We both grimaced at the painful memory, but then I was distracted when I sensed Kit had returned. Obviously since Nathan didn’t react to the little fox sitting on the bar, I knew he couldn’t see him. I decided not to talk to Kit either because Nathan was too unstable right now.

“Why don’t you go find some clothes? And don’t shift again tonight. I’ll go catch a quick meal—
alone.”

Nathan looked at me oddly for the emphasis I put on my words, but they were meant for Kit. My friend never tried to go with me to feed. As much as Nathan accepted and cared for me as a friend, his kind thought mine were disgusting when it came to eating, and it was kind of mutual.

“Did you lose a lot of blood?” He tried to look down my blouse, but I smacked his hand away.

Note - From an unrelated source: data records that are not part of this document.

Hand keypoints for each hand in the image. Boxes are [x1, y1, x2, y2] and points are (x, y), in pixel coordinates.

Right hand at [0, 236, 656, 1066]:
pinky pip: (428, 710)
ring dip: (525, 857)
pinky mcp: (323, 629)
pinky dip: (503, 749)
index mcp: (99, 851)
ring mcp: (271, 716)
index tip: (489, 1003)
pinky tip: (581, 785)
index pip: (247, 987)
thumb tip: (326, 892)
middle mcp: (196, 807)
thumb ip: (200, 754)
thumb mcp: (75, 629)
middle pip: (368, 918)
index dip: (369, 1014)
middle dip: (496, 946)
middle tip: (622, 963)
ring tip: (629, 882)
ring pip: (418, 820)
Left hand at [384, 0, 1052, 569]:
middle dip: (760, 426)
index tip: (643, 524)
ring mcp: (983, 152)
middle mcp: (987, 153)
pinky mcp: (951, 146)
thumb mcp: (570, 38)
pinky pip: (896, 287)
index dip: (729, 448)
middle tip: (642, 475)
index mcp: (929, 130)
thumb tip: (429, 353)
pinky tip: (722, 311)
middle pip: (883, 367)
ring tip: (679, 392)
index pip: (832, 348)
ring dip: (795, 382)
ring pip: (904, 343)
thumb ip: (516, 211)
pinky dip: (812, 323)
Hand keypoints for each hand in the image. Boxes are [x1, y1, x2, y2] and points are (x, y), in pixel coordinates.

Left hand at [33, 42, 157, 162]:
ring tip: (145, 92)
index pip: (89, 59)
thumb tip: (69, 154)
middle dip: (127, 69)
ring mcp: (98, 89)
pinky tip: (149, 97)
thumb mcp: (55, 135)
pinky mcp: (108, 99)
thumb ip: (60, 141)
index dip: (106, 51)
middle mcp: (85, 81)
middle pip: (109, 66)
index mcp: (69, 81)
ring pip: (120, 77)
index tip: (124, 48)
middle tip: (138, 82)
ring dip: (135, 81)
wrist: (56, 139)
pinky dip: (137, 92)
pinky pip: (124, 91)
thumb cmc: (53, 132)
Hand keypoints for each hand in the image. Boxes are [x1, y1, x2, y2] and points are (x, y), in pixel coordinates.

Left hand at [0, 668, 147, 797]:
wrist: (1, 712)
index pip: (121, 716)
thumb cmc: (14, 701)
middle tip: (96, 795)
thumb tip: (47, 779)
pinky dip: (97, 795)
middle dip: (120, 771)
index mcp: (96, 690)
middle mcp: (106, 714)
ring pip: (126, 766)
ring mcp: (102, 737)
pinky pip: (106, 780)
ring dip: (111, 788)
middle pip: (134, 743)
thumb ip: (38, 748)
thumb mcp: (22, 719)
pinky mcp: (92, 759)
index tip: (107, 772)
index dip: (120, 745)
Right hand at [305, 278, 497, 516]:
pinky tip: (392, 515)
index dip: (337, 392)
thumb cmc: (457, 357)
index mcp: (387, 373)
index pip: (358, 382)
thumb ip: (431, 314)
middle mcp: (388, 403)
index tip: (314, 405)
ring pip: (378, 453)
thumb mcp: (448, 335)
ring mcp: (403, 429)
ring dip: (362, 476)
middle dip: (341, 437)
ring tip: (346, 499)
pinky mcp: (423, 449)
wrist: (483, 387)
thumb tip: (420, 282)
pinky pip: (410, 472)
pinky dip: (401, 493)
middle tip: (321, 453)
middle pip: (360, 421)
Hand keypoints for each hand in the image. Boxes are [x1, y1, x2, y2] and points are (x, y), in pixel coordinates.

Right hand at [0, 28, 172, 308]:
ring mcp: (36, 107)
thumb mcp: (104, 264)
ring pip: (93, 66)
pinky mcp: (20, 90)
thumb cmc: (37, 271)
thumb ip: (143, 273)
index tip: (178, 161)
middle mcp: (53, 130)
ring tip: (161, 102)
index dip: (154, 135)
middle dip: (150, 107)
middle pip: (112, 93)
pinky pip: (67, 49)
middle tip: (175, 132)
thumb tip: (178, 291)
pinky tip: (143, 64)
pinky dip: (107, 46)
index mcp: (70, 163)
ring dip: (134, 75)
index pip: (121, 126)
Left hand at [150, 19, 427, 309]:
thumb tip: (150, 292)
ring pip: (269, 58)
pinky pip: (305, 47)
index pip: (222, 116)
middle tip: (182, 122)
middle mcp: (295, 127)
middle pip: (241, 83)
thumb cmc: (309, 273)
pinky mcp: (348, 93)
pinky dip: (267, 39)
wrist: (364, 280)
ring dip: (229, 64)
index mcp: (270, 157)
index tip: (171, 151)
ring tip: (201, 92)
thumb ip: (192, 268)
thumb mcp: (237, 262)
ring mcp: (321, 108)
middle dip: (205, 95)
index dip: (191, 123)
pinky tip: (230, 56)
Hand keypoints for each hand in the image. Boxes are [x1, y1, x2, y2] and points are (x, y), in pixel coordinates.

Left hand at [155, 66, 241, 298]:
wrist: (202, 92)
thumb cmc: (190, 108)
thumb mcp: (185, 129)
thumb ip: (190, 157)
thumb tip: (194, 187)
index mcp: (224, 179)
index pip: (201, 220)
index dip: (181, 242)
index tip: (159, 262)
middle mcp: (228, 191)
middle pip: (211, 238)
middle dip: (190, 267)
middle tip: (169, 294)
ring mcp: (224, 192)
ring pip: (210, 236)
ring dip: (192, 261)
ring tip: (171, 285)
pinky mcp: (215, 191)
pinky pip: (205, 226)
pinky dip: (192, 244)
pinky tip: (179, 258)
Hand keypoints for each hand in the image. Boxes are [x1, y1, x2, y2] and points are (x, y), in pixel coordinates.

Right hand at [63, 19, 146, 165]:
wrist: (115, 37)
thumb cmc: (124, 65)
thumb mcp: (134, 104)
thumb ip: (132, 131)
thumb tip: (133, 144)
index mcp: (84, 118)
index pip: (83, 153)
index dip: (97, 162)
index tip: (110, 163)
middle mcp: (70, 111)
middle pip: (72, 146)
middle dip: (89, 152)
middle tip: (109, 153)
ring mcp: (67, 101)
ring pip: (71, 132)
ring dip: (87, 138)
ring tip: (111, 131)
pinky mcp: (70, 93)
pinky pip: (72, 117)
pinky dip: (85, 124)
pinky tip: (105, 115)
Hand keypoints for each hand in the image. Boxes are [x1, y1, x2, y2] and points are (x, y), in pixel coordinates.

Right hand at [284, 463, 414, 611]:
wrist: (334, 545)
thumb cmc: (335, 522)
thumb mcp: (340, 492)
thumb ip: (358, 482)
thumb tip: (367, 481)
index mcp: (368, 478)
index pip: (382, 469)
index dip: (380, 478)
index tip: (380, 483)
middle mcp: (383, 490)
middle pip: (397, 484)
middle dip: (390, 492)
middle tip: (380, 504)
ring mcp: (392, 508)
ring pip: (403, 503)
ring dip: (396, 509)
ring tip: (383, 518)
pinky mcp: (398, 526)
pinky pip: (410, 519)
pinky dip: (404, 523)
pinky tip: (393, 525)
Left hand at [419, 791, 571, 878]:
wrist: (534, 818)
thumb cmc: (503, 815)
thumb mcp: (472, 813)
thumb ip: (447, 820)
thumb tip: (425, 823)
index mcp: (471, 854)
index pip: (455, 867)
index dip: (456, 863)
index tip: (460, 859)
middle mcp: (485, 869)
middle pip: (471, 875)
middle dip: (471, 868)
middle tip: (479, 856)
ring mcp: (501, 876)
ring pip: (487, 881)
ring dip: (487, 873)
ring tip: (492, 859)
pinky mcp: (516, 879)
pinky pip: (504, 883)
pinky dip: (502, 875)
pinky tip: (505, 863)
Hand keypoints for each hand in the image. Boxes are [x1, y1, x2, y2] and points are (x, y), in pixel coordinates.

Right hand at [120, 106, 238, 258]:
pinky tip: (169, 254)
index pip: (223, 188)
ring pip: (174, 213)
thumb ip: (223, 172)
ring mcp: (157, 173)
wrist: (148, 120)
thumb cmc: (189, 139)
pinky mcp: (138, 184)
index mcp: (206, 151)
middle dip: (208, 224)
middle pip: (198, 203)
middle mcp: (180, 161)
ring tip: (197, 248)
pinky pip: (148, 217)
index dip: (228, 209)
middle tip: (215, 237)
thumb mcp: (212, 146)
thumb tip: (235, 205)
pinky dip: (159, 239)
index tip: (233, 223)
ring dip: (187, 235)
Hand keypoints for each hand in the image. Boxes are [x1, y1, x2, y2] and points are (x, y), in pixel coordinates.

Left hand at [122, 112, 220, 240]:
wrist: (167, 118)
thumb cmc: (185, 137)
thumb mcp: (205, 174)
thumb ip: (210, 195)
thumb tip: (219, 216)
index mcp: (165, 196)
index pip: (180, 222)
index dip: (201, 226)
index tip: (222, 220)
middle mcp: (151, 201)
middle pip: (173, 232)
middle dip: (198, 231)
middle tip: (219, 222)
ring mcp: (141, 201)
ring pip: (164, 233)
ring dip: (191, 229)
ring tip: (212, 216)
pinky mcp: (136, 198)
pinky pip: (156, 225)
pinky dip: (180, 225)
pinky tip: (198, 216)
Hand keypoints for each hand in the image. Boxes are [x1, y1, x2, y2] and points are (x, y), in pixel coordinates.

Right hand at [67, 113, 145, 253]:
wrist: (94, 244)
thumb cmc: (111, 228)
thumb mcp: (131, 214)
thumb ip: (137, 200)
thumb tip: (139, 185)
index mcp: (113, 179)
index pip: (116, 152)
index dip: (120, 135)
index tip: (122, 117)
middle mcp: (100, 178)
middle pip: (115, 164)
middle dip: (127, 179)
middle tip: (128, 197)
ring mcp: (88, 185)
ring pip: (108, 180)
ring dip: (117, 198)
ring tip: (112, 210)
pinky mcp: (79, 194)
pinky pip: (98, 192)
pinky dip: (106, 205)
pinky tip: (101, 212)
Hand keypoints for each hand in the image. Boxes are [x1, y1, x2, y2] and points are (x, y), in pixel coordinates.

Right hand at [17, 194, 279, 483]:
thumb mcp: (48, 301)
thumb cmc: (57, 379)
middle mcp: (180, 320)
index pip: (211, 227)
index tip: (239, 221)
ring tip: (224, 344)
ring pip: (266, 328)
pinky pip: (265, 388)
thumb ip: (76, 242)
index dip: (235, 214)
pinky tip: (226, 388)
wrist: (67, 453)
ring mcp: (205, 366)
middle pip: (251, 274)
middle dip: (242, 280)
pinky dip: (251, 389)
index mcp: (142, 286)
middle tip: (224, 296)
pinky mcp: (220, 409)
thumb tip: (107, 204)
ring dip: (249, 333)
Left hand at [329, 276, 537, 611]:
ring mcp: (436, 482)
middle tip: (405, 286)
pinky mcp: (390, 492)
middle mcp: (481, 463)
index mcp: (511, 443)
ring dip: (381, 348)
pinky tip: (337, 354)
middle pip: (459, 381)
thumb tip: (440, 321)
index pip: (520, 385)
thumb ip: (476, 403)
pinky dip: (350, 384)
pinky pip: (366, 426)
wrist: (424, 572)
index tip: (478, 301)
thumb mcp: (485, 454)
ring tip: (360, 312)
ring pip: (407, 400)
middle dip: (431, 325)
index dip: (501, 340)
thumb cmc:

“No, but any loss triggers my hunger. I’m hardly hanging on here. We’ll meet back at my apartment in half hour?”

“Is that enough time?”

“I’ll make it enough. I don’t know what those men will do to Yuki. We have to get moving, but I will be a danger to her and them if I don’t feed. And hopefully you didn’t give the restaurant patrons a show tonight!”

He coughed and rubbed his neck then looked around. “Oh heck, I guess we have some explaining to do.”

“What?” My nose hadn’t healed all the way yet.

“The cops are coming. Violet is angry. I can feel it from here.”

I patted his back. “Good luck, my friend.”

“Rue!”

He shouted to my back as I vacated the premises as fast as my vampire abilities could take me. The night had been eventful enough without running into another werewolf who also happened to be a policewoman, who also hated vampires. Lately, I thought Violet was coming around, but we weren’t there yet. Since she and Nathan were good friends, he could handle it while I took care of my own urgent needs.